PASSAGE PROVIDED:
Popular discourses about safe sex, the gayby boom, gay marriage,
domestic partnerships and "families we choose" inform
their sense of familial prospects. This is the first cohort
of gay men young enough to be able to contemplate parenthood
outside heterosexuality and mature enough to be in a position
to choose or reject it. Most now in their 30's and 40's, these
men also have experience with adult intimacy, domesticity,
work and economic responsibilities.
Through
fieldwork and reading, I am in the process of identifying
and selecting ideal-typical genres of intimacy and kinship
for ethnographic case study. Refining a fieldwork strategy
I devised researching Brave New Families (Stacey, 1990),
case studies include interviews with as many kin identified
by a key informant as possible; participant-observation at
family occasions and activities; recurrent visits, email and
phone conversations; viewing family photos, documents, and
artifacts (correspondence, videos, journals, gifts); sharing
and discussing novels, magazines, films, TV programs, and
topics proposed by subjects. L.A. is the primary field site,
but when possible, I will travel to attend familial events
and interview geographically dispersed relatives both in the
US and internationally.

TASKS:
A) Answer these questions using the passage on gay men and kinship:
(i) In what decades of life are most of the men in this cohort now?
(ii) Which city serves as the primary field site?
(iii) While researching which work was the fieldwork strategy first devised?
B) Write out everything in the passage on gay men and kinship from "Popular discourses about" down to "and economic responsibilities.".
The items that follow the passage come from an unrelated source.

STORED ROWS:
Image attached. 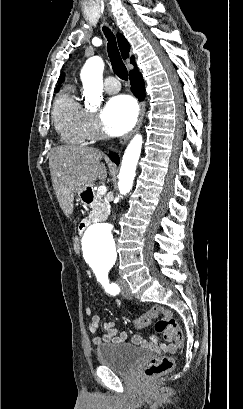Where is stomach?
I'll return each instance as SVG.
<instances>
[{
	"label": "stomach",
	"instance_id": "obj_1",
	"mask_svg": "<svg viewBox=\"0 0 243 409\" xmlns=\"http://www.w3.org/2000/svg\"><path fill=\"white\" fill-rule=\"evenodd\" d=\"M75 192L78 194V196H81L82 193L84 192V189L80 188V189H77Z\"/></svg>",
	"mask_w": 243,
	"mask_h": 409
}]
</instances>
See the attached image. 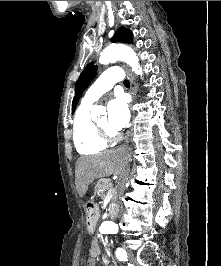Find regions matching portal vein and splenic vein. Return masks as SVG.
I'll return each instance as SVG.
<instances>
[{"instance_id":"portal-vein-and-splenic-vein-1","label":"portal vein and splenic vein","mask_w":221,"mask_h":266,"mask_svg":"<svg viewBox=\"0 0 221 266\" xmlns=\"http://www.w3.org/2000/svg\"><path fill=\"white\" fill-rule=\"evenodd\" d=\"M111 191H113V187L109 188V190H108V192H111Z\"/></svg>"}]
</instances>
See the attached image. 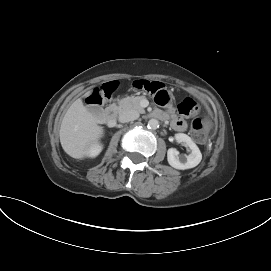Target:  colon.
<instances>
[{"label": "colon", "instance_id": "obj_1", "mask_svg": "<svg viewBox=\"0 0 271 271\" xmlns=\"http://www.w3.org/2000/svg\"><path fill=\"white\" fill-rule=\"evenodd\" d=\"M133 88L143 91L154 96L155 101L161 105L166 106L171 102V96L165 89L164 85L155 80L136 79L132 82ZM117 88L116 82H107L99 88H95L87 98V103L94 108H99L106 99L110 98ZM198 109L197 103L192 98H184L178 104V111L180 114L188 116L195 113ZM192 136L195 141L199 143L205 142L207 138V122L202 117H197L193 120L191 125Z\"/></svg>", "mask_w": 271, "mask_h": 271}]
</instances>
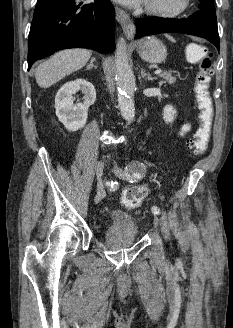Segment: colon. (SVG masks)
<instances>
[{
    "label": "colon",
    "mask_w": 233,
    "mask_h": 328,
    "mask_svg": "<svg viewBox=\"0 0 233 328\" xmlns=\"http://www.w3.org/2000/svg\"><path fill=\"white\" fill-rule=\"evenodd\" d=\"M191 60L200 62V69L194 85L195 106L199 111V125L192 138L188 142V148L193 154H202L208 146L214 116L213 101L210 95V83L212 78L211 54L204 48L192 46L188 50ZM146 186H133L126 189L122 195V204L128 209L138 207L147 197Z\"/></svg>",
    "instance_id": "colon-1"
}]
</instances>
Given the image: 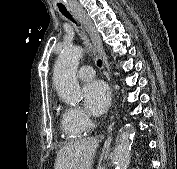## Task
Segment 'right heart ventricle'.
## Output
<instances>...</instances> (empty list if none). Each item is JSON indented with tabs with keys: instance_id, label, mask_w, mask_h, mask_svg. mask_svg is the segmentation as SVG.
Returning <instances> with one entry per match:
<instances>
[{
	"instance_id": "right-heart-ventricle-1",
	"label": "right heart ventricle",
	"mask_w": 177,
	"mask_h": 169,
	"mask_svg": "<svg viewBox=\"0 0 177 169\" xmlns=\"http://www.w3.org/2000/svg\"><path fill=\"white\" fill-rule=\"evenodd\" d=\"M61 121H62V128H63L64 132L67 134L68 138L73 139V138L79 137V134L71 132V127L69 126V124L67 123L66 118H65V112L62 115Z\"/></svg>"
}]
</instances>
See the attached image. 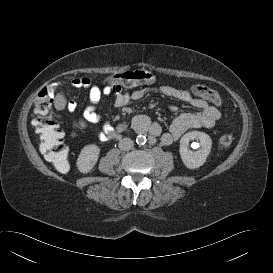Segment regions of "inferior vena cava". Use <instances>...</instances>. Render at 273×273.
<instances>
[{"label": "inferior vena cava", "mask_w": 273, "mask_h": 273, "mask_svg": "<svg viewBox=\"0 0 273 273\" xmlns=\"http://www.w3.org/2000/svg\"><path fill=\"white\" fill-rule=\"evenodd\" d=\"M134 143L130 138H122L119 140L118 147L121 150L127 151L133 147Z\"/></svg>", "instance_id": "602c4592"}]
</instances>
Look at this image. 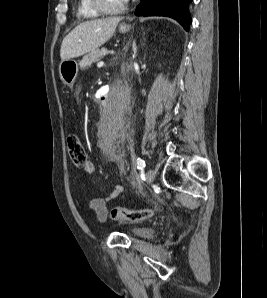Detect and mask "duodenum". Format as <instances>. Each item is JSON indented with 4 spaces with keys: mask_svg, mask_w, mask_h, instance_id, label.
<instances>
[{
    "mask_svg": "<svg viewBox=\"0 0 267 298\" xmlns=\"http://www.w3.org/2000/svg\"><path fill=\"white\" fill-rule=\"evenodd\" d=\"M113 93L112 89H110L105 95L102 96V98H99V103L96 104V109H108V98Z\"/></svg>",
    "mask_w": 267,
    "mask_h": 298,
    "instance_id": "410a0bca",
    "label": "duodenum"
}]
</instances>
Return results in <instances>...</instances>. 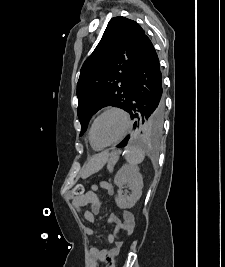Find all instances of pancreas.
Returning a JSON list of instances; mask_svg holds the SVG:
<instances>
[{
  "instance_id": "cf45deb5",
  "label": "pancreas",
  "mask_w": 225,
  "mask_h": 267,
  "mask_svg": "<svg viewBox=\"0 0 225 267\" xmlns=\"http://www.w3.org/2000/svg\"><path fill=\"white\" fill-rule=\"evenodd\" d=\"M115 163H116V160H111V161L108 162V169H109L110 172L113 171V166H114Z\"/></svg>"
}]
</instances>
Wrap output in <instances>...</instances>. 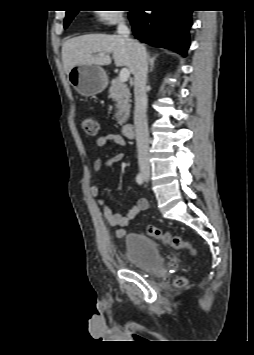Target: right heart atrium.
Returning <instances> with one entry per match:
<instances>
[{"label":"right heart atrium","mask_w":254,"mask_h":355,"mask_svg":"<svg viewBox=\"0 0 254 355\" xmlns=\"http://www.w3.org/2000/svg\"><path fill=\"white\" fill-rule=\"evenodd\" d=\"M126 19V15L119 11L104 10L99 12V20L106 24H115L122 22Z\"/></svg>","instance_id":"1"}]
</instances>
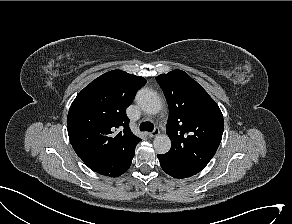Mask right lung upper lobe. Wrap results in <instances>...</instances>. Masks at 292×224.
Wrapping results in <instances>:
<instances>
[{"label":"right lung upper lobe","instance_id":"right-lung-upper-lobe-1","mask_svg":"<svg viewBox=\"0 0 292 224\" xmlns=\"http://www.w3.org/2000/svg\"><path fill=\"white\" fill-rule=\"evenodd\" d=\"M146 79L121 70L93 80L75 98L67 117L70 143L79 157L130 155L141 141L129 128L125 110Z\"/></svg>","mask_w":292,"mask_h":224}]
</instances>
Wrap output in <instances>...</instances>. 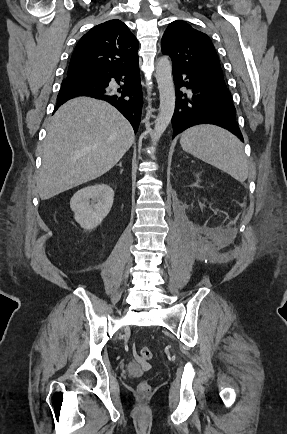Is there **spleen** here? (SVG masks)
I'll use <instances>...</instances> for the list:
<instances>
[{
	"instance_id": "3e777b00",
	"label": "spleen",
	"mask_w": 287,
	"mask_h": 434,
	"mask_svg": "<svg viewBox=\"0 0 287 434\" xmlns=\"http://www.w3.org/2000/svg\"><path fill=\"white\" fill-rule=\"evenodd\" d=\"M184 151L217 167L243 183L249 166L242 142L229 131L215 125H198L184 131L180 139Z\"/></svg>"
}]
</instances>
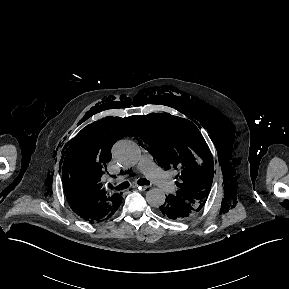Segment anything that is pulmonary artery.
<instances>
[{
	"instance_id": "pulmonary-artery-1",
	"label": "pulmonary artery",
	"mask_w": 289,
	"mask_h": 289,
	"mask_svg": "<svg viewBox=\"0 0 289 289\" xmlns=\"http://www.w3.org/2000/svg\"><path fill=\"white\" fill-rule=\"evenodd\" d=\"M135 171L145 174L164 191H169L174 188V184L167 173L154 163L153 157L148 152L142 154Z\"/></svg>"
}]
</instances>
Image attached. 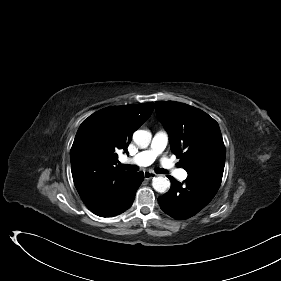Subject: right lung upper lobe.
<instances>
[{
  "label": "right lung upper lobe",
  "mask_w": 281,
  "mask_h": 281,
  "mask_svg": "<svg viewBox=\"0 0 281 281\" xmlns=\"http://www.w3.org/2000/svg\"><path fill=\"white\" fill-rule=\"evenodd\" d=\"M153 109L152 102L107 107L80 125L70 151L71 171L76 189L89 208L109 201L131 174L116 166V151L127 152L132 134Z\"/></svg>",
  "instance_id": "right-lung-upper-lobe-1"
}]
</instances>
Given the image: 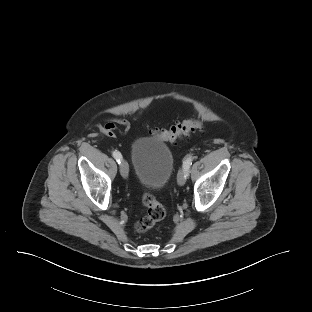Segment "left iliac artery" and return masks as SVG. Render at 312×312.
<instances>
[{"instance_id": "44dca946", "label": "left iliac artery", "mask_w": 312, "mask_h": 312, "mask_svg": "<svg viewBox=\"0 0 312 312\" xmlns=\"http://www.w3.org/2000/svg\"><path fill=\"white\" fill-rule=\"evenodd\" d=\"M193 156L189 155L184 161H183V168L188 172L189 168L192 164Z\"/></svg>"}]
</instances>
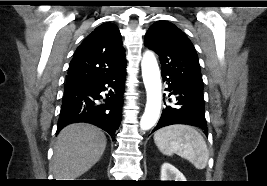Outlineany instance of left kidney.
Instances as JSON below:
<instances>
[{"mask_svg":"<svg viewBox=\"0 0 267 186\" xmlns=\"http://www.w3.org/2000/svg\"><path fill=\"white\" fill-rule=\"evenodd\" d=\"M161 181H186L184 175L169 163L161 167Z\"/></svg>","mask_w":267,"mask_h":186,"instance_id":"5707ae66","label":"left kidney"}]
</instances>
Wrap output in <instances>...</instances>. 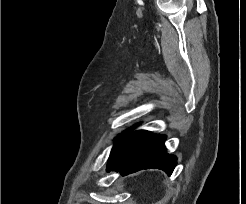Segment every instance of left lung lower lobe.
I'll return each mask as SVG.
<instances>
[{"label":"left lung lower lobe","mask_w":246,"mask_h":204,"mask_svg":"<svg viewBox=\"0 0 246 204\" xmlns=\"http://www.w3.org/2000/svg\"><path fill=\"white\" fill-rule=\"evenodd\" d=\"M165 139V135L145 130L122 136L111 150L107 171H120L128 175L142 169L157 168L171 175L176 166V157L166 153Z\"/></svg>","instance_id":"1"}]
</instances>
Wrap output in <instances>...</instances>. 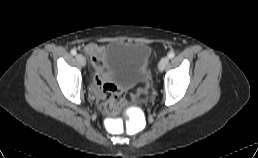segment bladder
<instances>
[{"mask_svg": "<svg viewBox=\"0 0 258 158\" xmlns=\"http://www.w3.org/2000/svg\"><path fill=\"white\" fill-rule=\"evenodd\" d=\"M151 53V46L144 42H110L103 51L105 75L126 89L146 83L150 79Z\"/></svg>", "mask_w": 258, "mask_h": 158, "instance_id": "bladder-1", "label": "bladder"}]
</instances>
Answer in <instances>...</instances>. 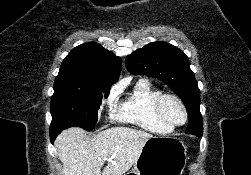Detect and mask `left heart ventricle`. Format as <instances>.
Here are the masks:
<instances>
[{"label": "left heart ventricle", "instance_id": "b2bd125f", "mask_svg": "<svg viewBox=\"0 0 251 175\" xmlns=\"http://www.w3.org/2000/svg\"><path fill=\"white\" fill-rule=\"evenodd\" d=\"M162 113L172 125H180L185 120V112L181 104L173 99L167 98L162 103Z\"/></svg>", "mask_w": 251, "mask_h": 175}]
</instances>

ANSWERS TO THE PROBLEMS:
A)
(i) Their 30's and 40's.
(ii) L.A.
(iii) Brave New Families (Stacey, 1990).

B)
Popular discourses about safe sex, the gayby boom, gay marriage,
domestic partnerships and "families we choose" inform
their sense of familial prospects. This is the first cohort
of gay men young enough to be able to contemplate parenthood
outside heterosexuality and mature enough to be in a position
to choose or reject it. Most now in their 30's and 40's, these
men also have experience with adult intimacy, domesticity,
work and economic responsibilities.